If work last week was difficult, this week it is impossible.  Since mid February there have been three women in our department whose husbands have died unexpectedly overnight.  This past Sunday it was the husband of someone in my region.  The resultant pain and grief among our small group is overwhelming and we all feel so helpless.  Each of us wants to help her.  None of us can.  The work must still get done, and the volume of emails and phone calls has intensified as people hear and want to know what happened.  And, of course, how to help.    Today is only the third day of this never ending week.  We were exhausted before.  Now we are plodding, a painful slow hobble; we’re just getting through each day.  Our exhaustion and pain is all consuming but nothing like what she is living through right now.

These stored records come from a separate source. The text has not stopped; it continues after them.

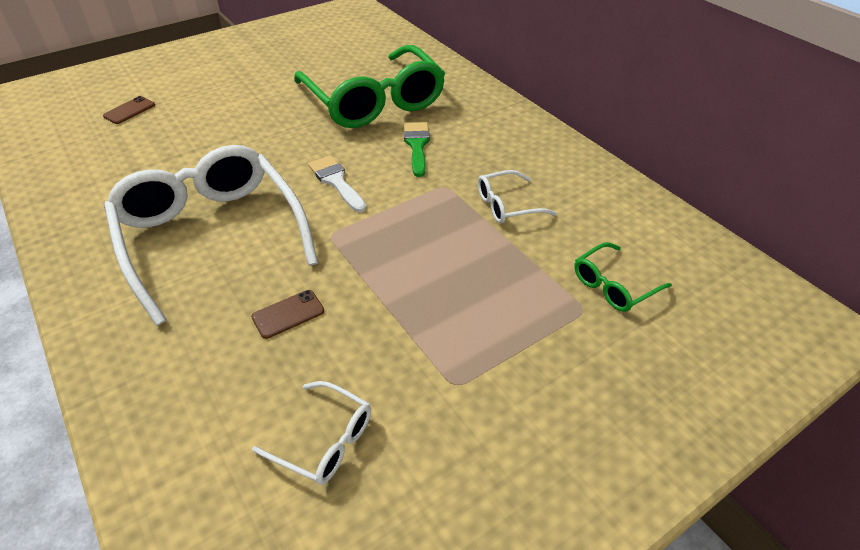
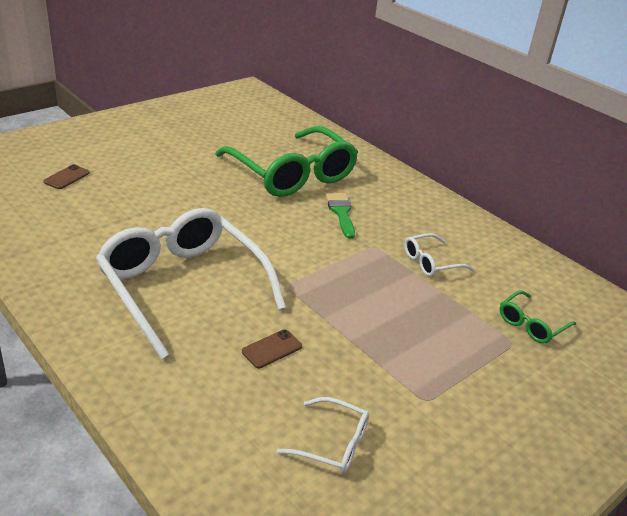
camera: 10 degrees left, 10 degrees down
white brush [308,155,366,212] -> none

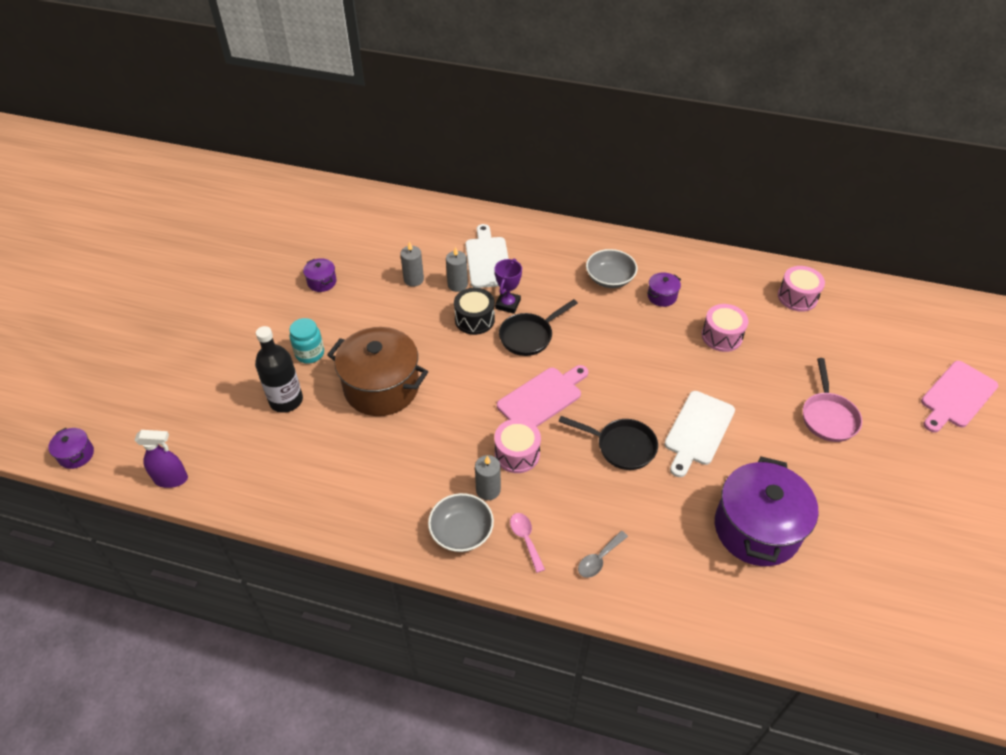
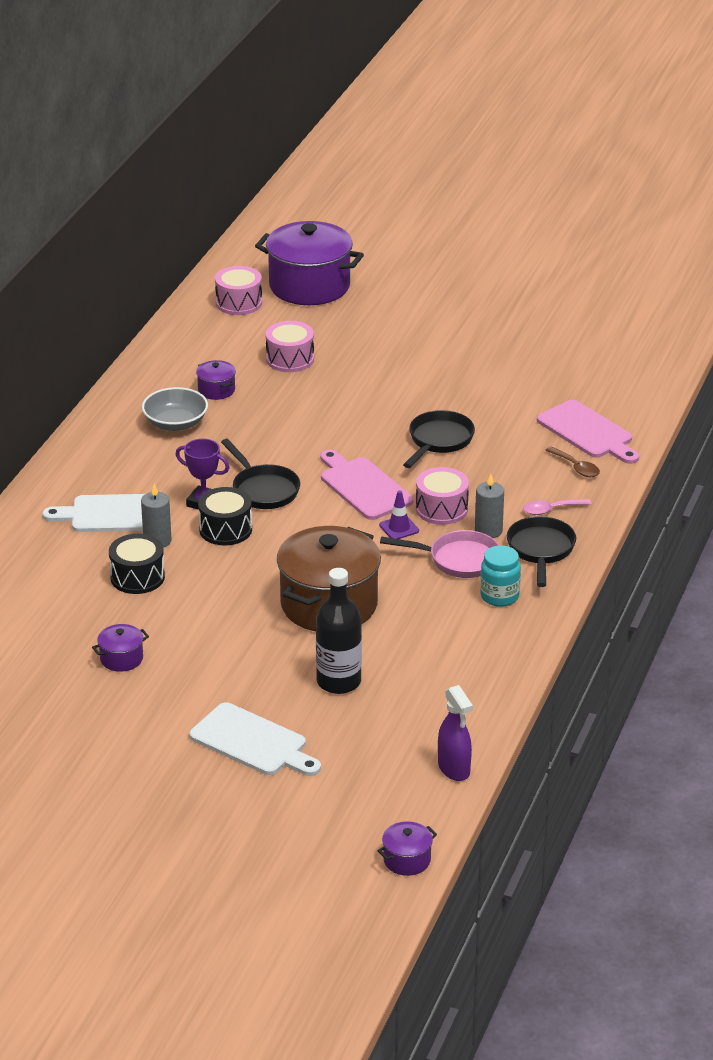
camera: 85 degrees left, 15 degrees down
purple spray bottle [134,430,188,488] -> purple spray bottle turned 150 degrees clockwise [438,685,473,781]
turquoise jar [289,318,324,364] -> turquoise jar moved to [480,545,521,607]
grey candle [400,241,424,287] -> black drum [109,534,165,594]
grey bowl [428,493,494,552] -> black pan [507,516,576,587]
grey spoon [578,531,628,578] -> brown spoon [545,446,600,477]
white cutting board [664,391,735,477] -> white cutting board moved to [189,702,321,776]
purple pot [715,457,818,566] -> purple pot moved to [255,221,364,305]
pink pan [803,358,862,442] -> pink pan moved to [380,530,499,578]
pink cutting board [921,361,998,433] -> pink cutting board moved to [537,400,639,464]
none -> purple traffic cone [379,490,419,539]

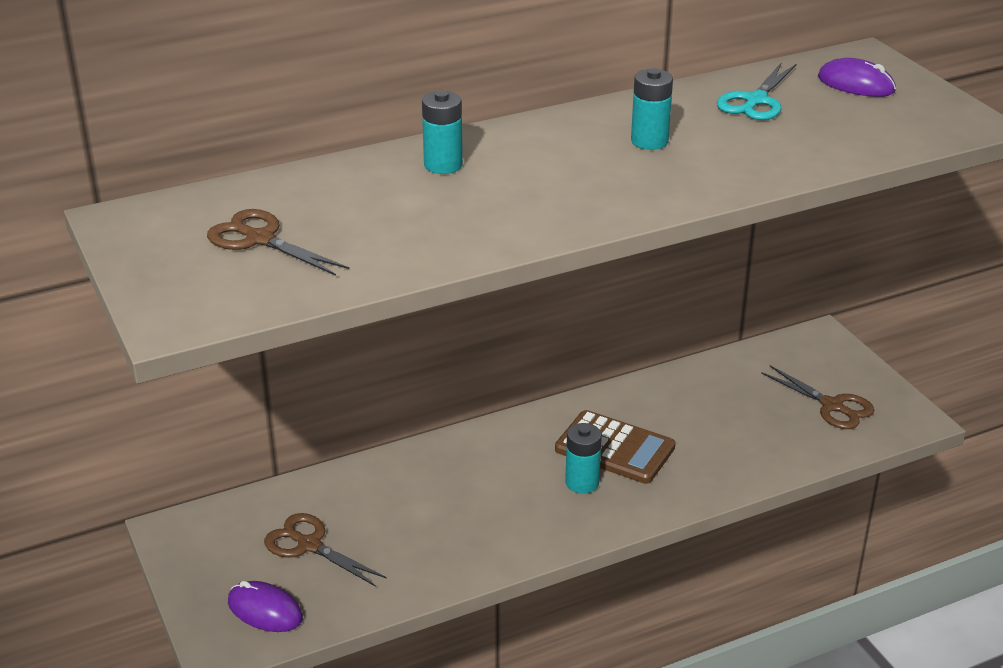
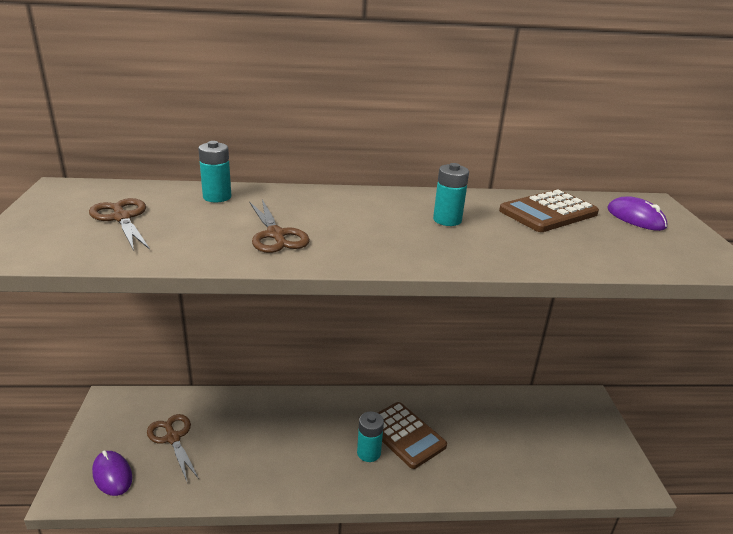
camera: 20 degrees right, 5 degrees down
turquoise battery [422,90,463,174] -> turquoise battery moved to [198,141,231,202]
turquoise scissors [717,62,797,120] -> brown calculator [499,189,599,232]
brown scissors [761,365,874,429] -> brown scissors moved to [250,199,310,253]

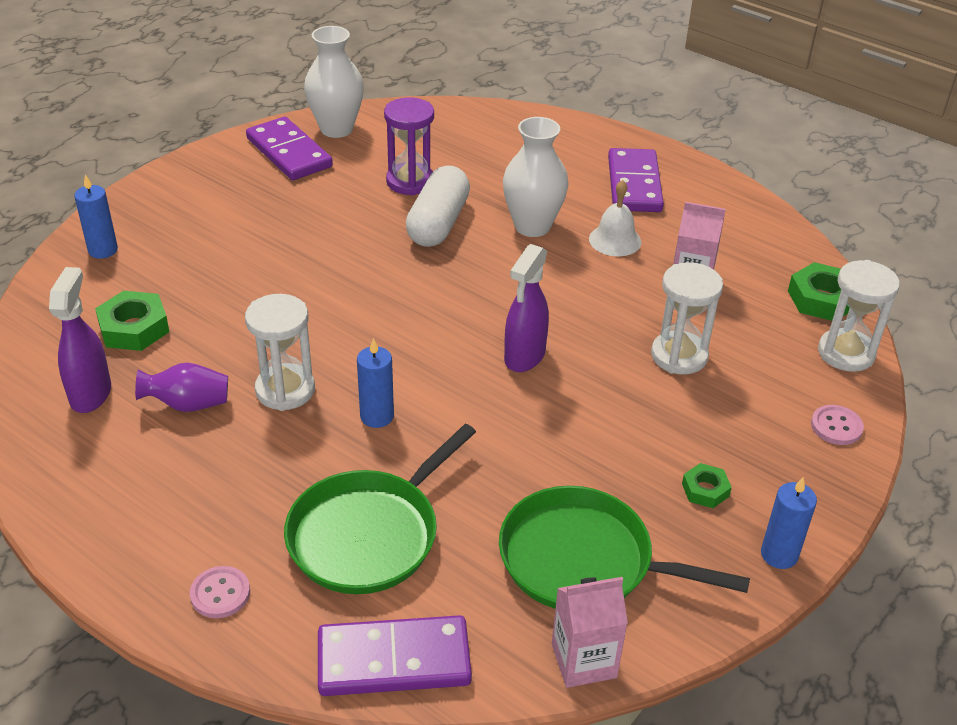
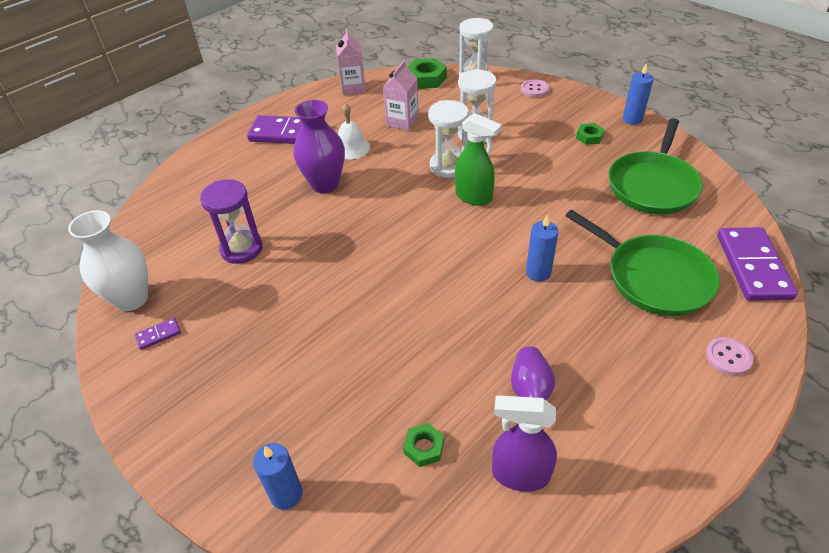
camera: 80 degrees left, 5 degrees up
green nut [95,291,169,351] -> green nut [403,423,444,467], size x0.59
white hourglass [245,294,315,411] -> white hourglass moved to [428,100,469,178]
purple domino [246,117,333,180] -> purple domino [135,318,181,350], size x0.42
white capsule [406,166,470,247] -> none
white vase [503,117,569,237] -> purple vase [293,100,345,193]
purple spray bottle [504,244,549,372] -> green spray bottle [455,113,502,206]
pink carton [552,577,628,688] -> pink carton moved to [336,29,366,95]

So it surprised me a bit tonight to find I could still smile and sing, even tap my fingers on the steering wheel.  The CD from our spring concert arrived last night and I listened to it on the way home this evening.  What a great concert; it was full of happy, fun, upbeat music.  Stuff you can sing (or at least hum) along with, sway with, nod your head with, snap your fingers to.  Good fun, great memories, heart singing music.

Here’s a sampling of what we played (found on youtube and played by other groups for your listening pleasure).  For Lassie and Benji’s mom I give you Lassus Trombone.  (She plays the trombone so I figured she’d get a kick out of this.)   And New York 1927 was really fun to play.  We featured the trumpets in Bugler’s Holiday …including one of our oldest members at over 70 featured as one of the soloists.    We even showcased the clarinets with Pie in the Sky Polka…a piece I spent way too much time practicing.

The whole evening was really fun, and the memories of that concert kept me smiling tonight on my long commute home after another very long and sad day at work.  For the concert we invited 10 or so 7th graders to play with us on a couple of the pieces.  The kids looked so young.  The young man sitting with us in the clarinets said as he took his chair that he was nervous.   We said that was OK, we were nervous too.  Afterward his grin, and the grins of most of the other kids went from ear to ear.  Amazing what music can do.

I wish it was this easy to lift my friend’s spirit.